#### [Given passage]
Before anything, the package must be imported in order to replace the
regular ``datetime`` module with the modified one::

   >>> import anybox.testing.datetime
   >>> from datetime import datetime
   >>> import time

Let's keep the real value of ``now`` around::

   >>> start = datetime.now()
   >>> start_t = time.time()

Then you can::

   >>> datetime.set_now(datetime(2001, 01, 01, 3, 57, 0))
   >>> datetime.now()
   datetime(2001, 1, 1, 3, 57)
   >>> datetime.today()
   datetime(2001, 1, 1, 3, 57)

The time module goes along::

   >>> datetime.fromtimestamp(time.time())
   datetime(2001, 1, 1, 3, 57)

Note that you can expect a few microseconds difference (not displayed
here because ``datetime.fromtimestamp`` ignores them).


Don't forget afterwards get back to the regular system clock, otherwise
many pieces of code might get very suprised if the system clock looks as if 
it's frozen::

   >>> datetime.real_now()

Now let's check it worked::

   >>> now = datetime.now()

#### [Source material]
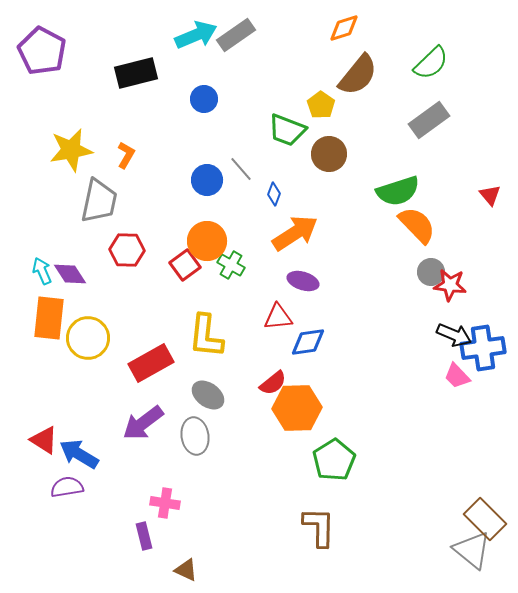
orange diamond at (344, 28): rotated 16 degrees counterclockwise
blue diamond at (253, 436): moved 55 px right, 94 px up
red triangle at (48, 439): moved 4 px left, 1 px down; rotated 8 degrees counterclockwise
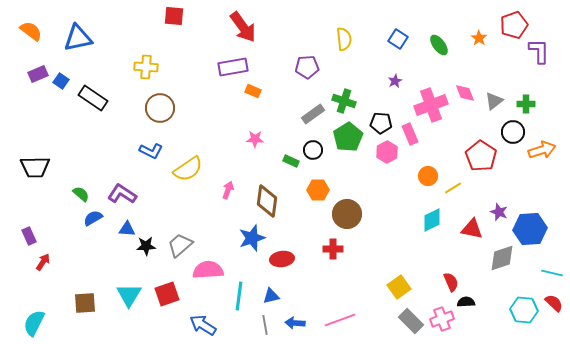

#### [Exercise task]
Please transcribe the part of the datetime documentation between "Before anything, the" and "start = datetime.now()", inclusive.

#### [Result of the exercise]
Before anything, the package must be imported in order to replace the
regular ``datetime`` module with the modified one::

   >>> import anybox.testing.datetime
   >>> from datetime import datetime
   >>> import time

Let's keep the real value of ``now`` around::

   >>> start = datetime.now()